If the order of the 2nd elements is arbitrary (i.e. not always increasing) a sort will not be sufficient. One way to do it would be to keep track of the 2nd element order in a dictionary and shuffle the (repeating) 1st elements, then sequentially map the second element to the result using the dictionary. An iterator can be stored in the dictionary to allow using the next() function for the 2nd part of the tuples.

T = [(1,1), (1,2), (1,3), (2,2), (2,3), (3,1), (3,2), (3,3)]

from random import sample

groups = {g:iter([t for t in T if t[0]==g]) for g in dict(T)}
result = [next(groups[v0]) for v0,_ in sample(T,len(T))]

print(result)

[(3, 1), (3, 2), (1, 1), (3, 3), (2, 2), (1, 2), (1, 3), (2, 3)]

How it works is by first building a dictionary of the tuples grouped by their fist element and preserving the original order in the associated list.

{ 
  1: [(1,1), (1,2), (1,3)],
  2: [(2,2), (2,3)],
  3: [(3,1), (3,2), (3,3)]
}

Then the whole list of tuples is shuffled (using the sample() function).

[(3, 3), (3, 2), (1, 2), (3, 1), (2, 2), (1, 3), (1, 2), (2, 3)]

This does not preserve the order of the second element so we replace each tuple in the shuffled list with the one corresponding to its 1st element in the dictionary, matching the original order. In the end, shuffling the tuples only aims to shuffle their 1st element given that the 2nd element in the shuffled order is ignored.

WHAT IS REQUIRED
Reproduce word for word the part of the tuple-shuffling answer that opens with the words containing "If the order" and closes with "of the tuples.". Nothing here depends on the records.

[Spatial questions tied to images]
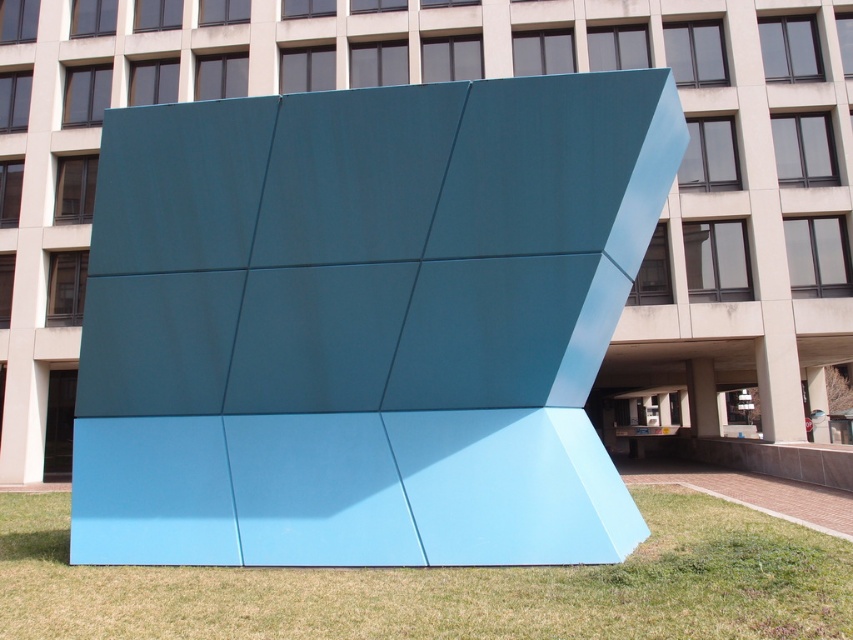
Question: Which point is closer to the camera taking this photo?

Choices:
 (A) (805, 612)
 (B) (584, 531)

Answer: (A)

Question: Can you confirm if teal matte sculpture at center is smaller than green grass at lower center?

Choices:
 (A) yes
 (B) no

Answer: (B)

Question: Among these objects, which one is nearest to the camera?

Choices:
 (A) teal matte sculpture at center
 (B) green grass at lower center

Answer: (B)

Question: Is teal matte sculpture at center to the right of green grass at lower center from the viewer's perspective?

Choices:
 (A) yes
 (B) no

Answer: (B)

Question: Is teal matte sculpture at center bigger than green grass at lower center?

Choices:
 (A) yes
 (B) no

Answer: (A)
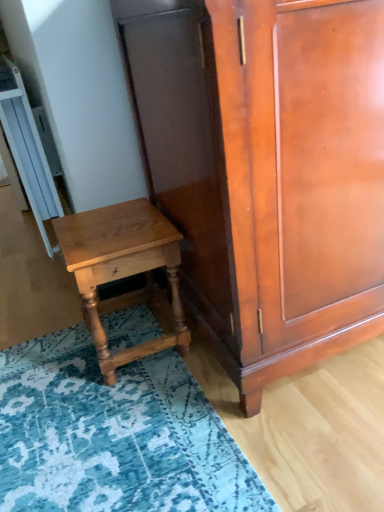
The width and height of the screenshot is (384, 512). Describe the element at coordinates (122, 270) in the screenshot. I see `light brown wood nightstand at lower left` at that location.

The height and width of the screenshot is (512, 384). Describe the element at coordinates (114, 435) in the screenshot. I see `blue textured rug at lower left` at that location.

The image size is (384, 512). I want to click on light brown wood nightstand at lower left, so click(x=122, y=270).

Considering the positions of point (107, 272) and point (142, 481), is point (107, 272) closer or farther from the camera than point (142, 481)?

Point (107, 272) appears to be farther away from the viewer than point (142, 481).

Is light brown wood nightstand at lower left in contact with blue textured rug at lower left?

light brown wood nightstand at lower left and blue textured rug at lower left are clearly separated.

Who is bigger, light brown wood nightstand at lower left or blue textured rug at lower left?

blue textured rug at lower left.

In the scene shown: Considering the relative sizes of light brown wood nightstand at lower left and blue textured rug at lower left in the image provided, is light brown wood nightstand at lower left taller than blue textured rug at lower left?

Yes.

Which of these two, shiny brown cabinet at center or light brown wood nightstand at lower left, is wider?

shiny brown cabinet at center is wider.

Image resolution: width=384 pixels, height=512 pixels. Identify the location of nightstand below the shiny brown cabinet at center (from a real-world perspective). (122, 270).

Is shiny brown cabinet at center bigger than light brown wood nightstand at lower left?

Yes, shiny brown cabinet at center is bigger than light brown wood nightstand at lower left.

From the image's perspective, which one is positioned lower, shiny brown cabinet at center or light brown wood nightstand at lower left?

light brown wood nightstand at lower left is shown below in the image.

From a real-world perspective, which is physically above, shiny brown cabinet at center or blue textured rug at lower left?

shiny brown cabinet at center, from a real-world perspective.

Is shiny brown cabinet at center inside or outside of blue textured rug at lower left?

shiny brown cabinet at center lies outside blue textured rug at lower left.

Considering the positions of objects shiny brown cabinet at center and blue textured rug at lower left in the image provided, who is more to the right, shiny brown cabinet at center or blue textured rug at lower left?

Positioned to the right is shiny brown cabinet at center.

Does light brown wood nightstand at lower left have a greater width compared to shiny brown cabinet at center?

No.

Is light brown wood nightstand at lower left shorter than shiny brown cabinet at center?

Indeed, light brown wood nightstand at lower left has a lesser height compared to shiny brown cabinet at center.

Does point (159, 237) appear closer or farther from the camera than point (278, 345)?

Point (159, 237).

Which is behind, point (174, 505) or point (332, 67)?

Point (174, 505)

Would you say blue textured rug at lower left is a long distance from shiny brown cabinet at center?

That's not correct — blue textured rug at lower left is a little close to shiny brown cabinet at center.

Based on the photo, which object is closer to the camera, blue textured rug at lower left or shiny brown cabinet at center?

shiny brown cabinet at center is more forward.

From the image's perspective, is blue textured rug at lower left located above or below shiny brown cabinet at center?

Based on their image positions, blue textured rug at lower left is located beneath shiny brown cabinet at center.

From a real-world perspective, is blue textured rug at lower left positioned above or below light brown wood nightstand at lower left?

From a real-world perspective, blue textured rug at lower left is physically below light brown wood nightstand at lower left.

Is blue textured rug at lower left positioned far away from light brown wood nightstand at lower left?

No.

Which is more to the right, blue textured rug at lower left or light brown wood nightstand at lower left?

Positioned to the right is blue textured rug at lower left.

Could you tell me if blue textured rug at lower left is turned towards light brown wood nightstand at lower left?

No, blue textured rug at lower left does not turn towards light brown wood nightstand at lower left.

You are a GUI agent. You are given a task and a screenshot of the screen. Output one action in this format:
    pyautogui.click(x=<x>, y=<y>)
    Task: Click on the nightstand behind the blue textured rug at lower left
    The height and width of the screenshot is (512, 384).
    Given the screenshot: What is the action you would take?
    pyautogui.click(x=122, y=270)

There is a light brown wood nightstand at lower left. Identify the location of cabinetry above it (from a real-world perspective). This screenshot has height=512, width=384. (266, 170).

When comparing their distances from light brown wood nightstand at lower left, does blue textured rug at lower left or shiny brown cabinet at center seem closer?

blue textured rug at lower left lies closer to light brown wood nightstand at lower left than the other object.

Which object lies further to the anchor point light brown wood nightstand at lower left, shiny brown cabinet at center or blue textured rug at lower left?

Based on the image, shiny brown cabinet at center appears to be further to light brown wood nightstand at lower left.

Considering their positions, is blue textured rug at lower left positioned further to shiny brown cabinet at center than light brown wood nightstand at lower left?

blue textured rug at lower left.

Which object lies nearer to the anchor point shiny brown cabinet at center, light brown wood nightstand at lower left or blue textured rug at lower left?

light brown wood nightstand at lower left.

Estimate the real-world distances between objects in this image. Which object is closer to blue textured rug at lower left, light brown wood nightstand at lower left or shiny brown cabinet at center?

light brown wood nightstand at lower left is closer to blue textured rug at lower left.

Considering their positions, is shiny brown cabinet at center positioned further to blue textured rug at lower left than light brown wood nightstand at lower left?

shiny brown cabinet at center.

At what (x,y) coordinates should I click in order to perform the action: click on nightstand between shiny brown cabinet at center and blue textured rug at lower left from top to bottom. Please return your answer as a coordinate pair (x, y). Looking at the image, I should click on (122, 270).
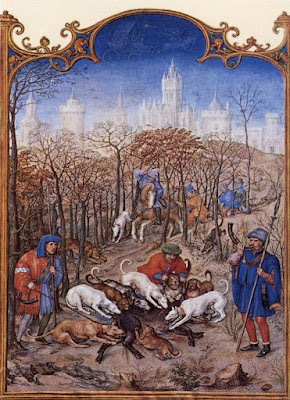
Find the location of a particular element. picture frame, intricate design on top is located at coordinates (2, 126), (288, 189), (121, 396), (140, 10), (45, 43), (249, 40).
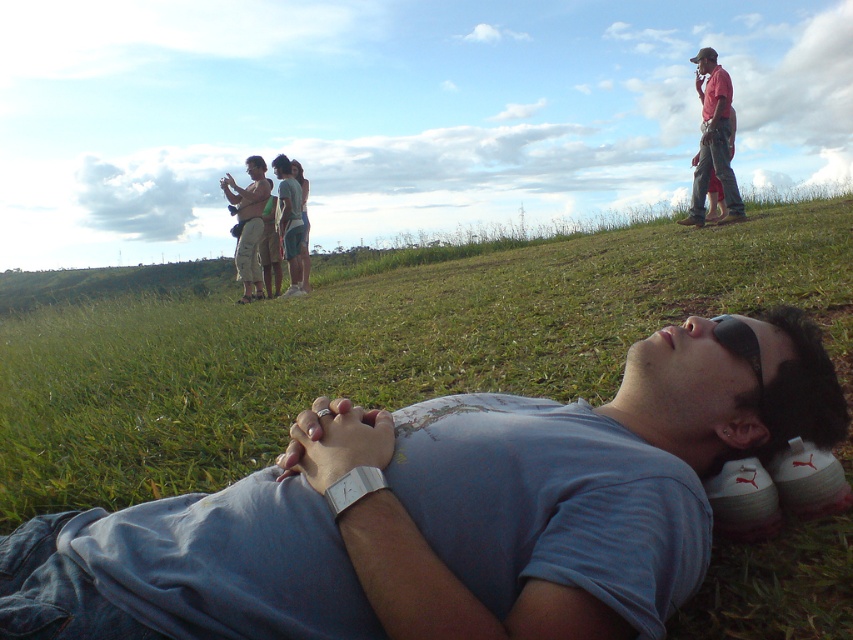
Question: In this image, where is matte pink shirt at upper right located relative to beige cotton shorts at center?

Choices:
 (A) below
 (B) above

Answer: (B)

Question: Which object is farther from the camera taking this photo?

Choices:
 (A) beige cotton shorts at center
 (B) blue cotton shirt at lower center
 (C) matte pink shirt at upper right

Answer: (A)

Question: Is matte pink shirt at upper right to the right of beige cotton shorts at center from the viewer's perspective?

Choices:
 (A) yes
 (B) no

Answer: (A)

Question: Among these objects, which one is farthest from the camera?

Choices:
 (A) matte pink shirt at upper right
 (B) beige cotton shorts at center

Answer: (B)

Question: Which point is closer to the camera?

Choices:
 (A) (258, 202)
 (B) (335, 586)

Answer: (B)

Question: Is blue cotton shirt at lower center above beige cotton shorts at center?

Choices:
 (A) yes
 (B) no

Answer: (B)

CORRECT RESULT
If the order of the 2nd elements is arbitrary (i.e. not always increasing) a sort will not be sufficient. One way to do it would be to keep track of the 2nd element order in a dictionary and shuffle the (repeating) 1st elements, then sequentially map the second element to the result using the dictionary. An iterator can be stored in the dictionary to allow using the next() function for the 2nd part of the tuples.